I am not sure if the Public Service Commission (PSC) has problems with keys and glasses, but they definitely have a problem with the last two. Their website boasts “Te Kawa Mataaho Public Service Commission leads the public sector in the service of our nation”. (I always thought the leader of the state was the elected Prime Minister, but maybe age is getting the better of me?)

Anyway, the organisation proudly boasting of its leadership of the public sector also has a webpage where it “maintains an up-to-date list of all central government organisations”. (link below in “All Things Considered”)

Except they do not. Rather endearingly they tell us they do not on the same webpage that declared their list up to date. More precisely, they note there are “Approximately 150 Crown entity subsidiaries” and “Approximately 2,416” school Boards of Trustees.

I leave expertise on education to my New Zealand Initiative colleague Michael Johnston, but find the schools themselves hard to miss: classrooms, a playground, and hordes of children stand out in ways glasses and keys do not. You would definitely bump into one if it were on that shelf by the front door.

Crown entity subsidiaries are harder to see, though no less important for all that. The last time the PSC tried to count them (2018) they found “approximately 150” was at least 166.

Crown Entity subsidiaries are a bit of a mix. They include Truffle Investment New Zealand Ltd - I am not making that up – whose website is one of those with flash animation that tell you very little. Another is Massey Ventures Limited whose “role is to commercialise intellectual property and innovative research within [Massey] University. To … turn their innovative ideas into real-world commercial opportunities.”
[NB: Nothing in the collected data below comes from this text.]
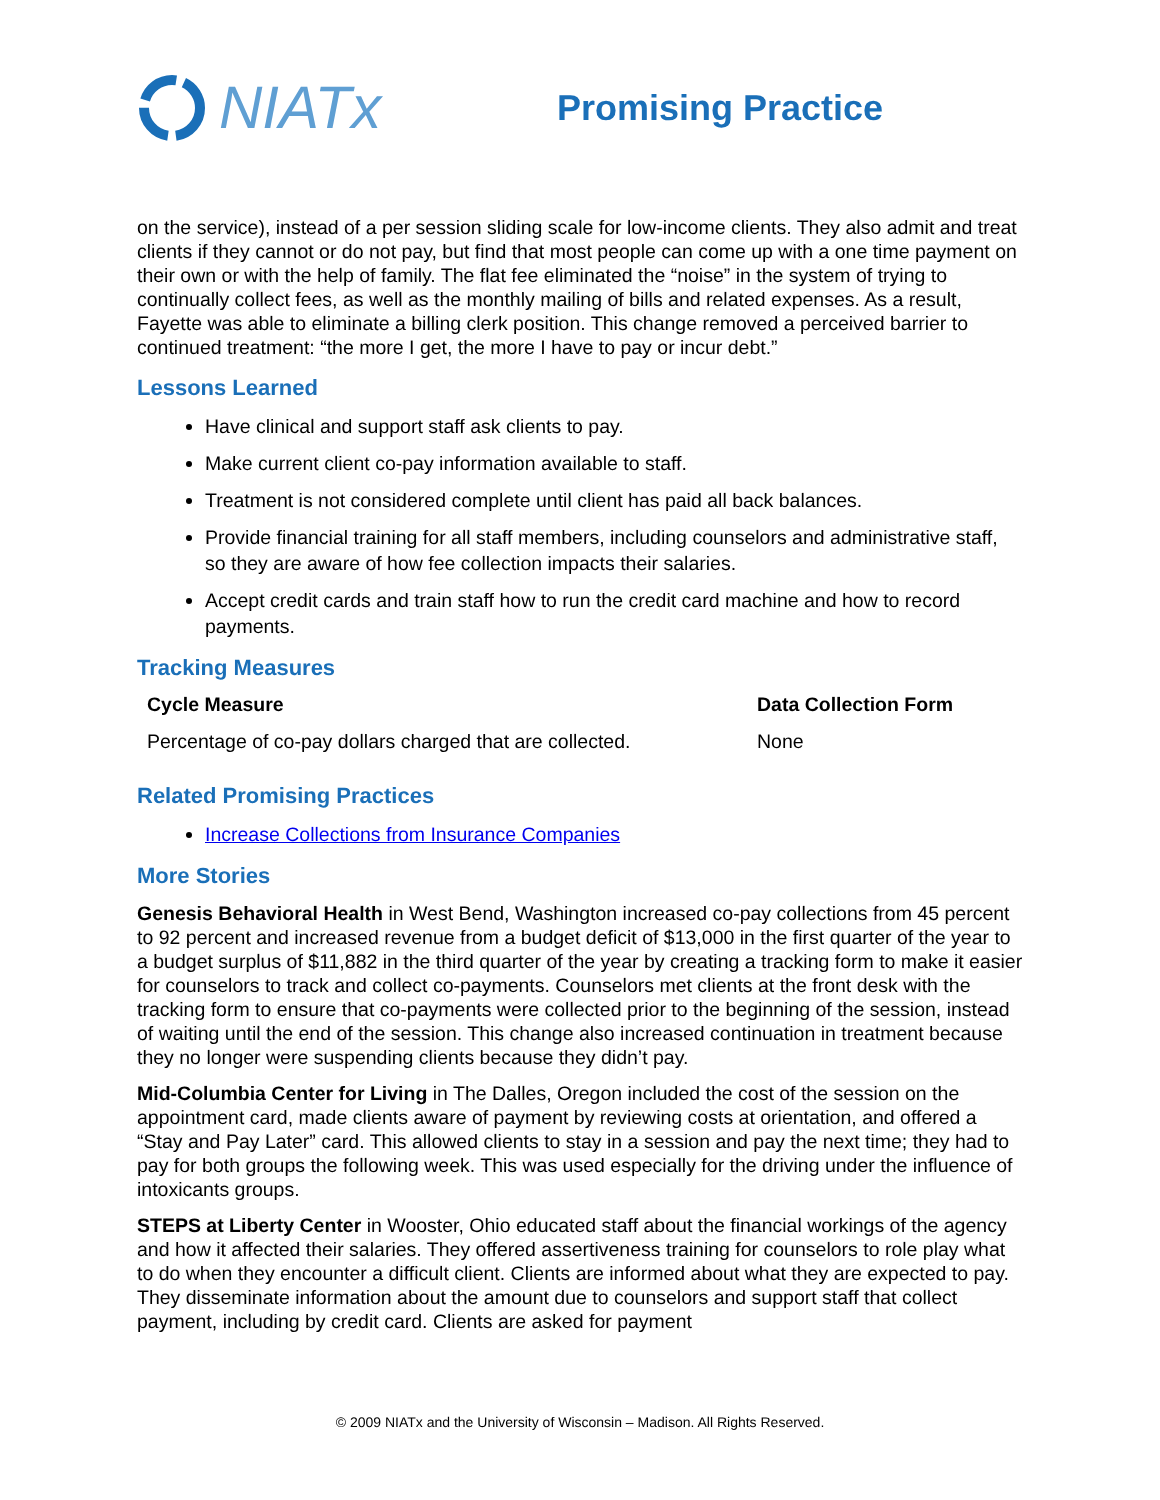NIATx
Promising Practice
on the service), instead of a per session sliding scale for low-income clients. They also admit and treat clients if they cannot or do not pay, but find that most people can come up with a one time payment on their own or with the help of family. The flat fee eliminated the “noise” in the system of trying to continually collect fees, as well as the monthly mailing of bills and related expenses. As a result, Fayette was able to eliminate a billing clerk position. This change removed a perceived barrier to continued treatment: “the more I get, the more I have to pay or incur debt.”
Lessons Learned
Have clinical and support staff ask clients to pay.
Make current client co-pay information available to staff.
Treatment is not considered complete until client has paid all back balances.
Provide financial training for all staff members, including counselors and administrative staff, so they are aware of how fee collection impacts their salaries.
Accept credit cards and train staff how to run the credit card machine and how to record payments.
Tracking Measures
| Cycle Measure | Data Collection Form |
| --- | --- |
| Percentage of co-pay dollars charged that are collected. | None |
Related Promising Practices
Increase Collections from Insurance Companies
More Stories
Genesis Behavioral Health in West Bend, Washington increased co-pay collections from 45 percent to 92 percent and increased revenue from a budget deficit of $13,000 in the first quarter of the year to a budget surplus of $11,882 in the third quarter of the year by creating a tracking form to make it easier for counselors to track and collect co-payments. Counselors met clients at the front desk with the tracking form to ensure that co-payments were collected prior to the beginning of the session, instead of waiting until the end of the session. This change also increased continuation in treatment because they no longer were suspending clients because they didn’t pay.
Mid-Columbia Center for Living in The Dalles, Oregon included the cost of the session on the appointment card, made clients aware of payment by reviewing costs at orientation, and offered a “Stay and Pay Later” card. This allowed clients to stay in a session and pay the next time; they had to pay for both groups the following week. This was used especially for the driving under the influence of intoxicants groups.
STEPS at Liberty Center in Wooster, Ohio educated staff about the financial workings of the agency and how it affected their salaries. They offered assertiveness training for counselors to role play what to do when they encounter a difficult client. Clients are informed about what they are expected to pay. They disseminate information about the amount due to counselors and support staff that collect payment, including by credit card. Clients are asked for payment
© 2009 NIATx and the University of Wisconsin – Madison. All Rights Reserved.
You do not have to be a PSC believer in the state sector trinity of Commissioner, Leadership and the Holy Spirit of Service to think these companies might be important. At the very least, the leader of the “public sector in the service of our nation” could know how to count them?

In any case, I found my glasses, my keys are in my pocket and I have a bit of time. Think I might invest in a truffle.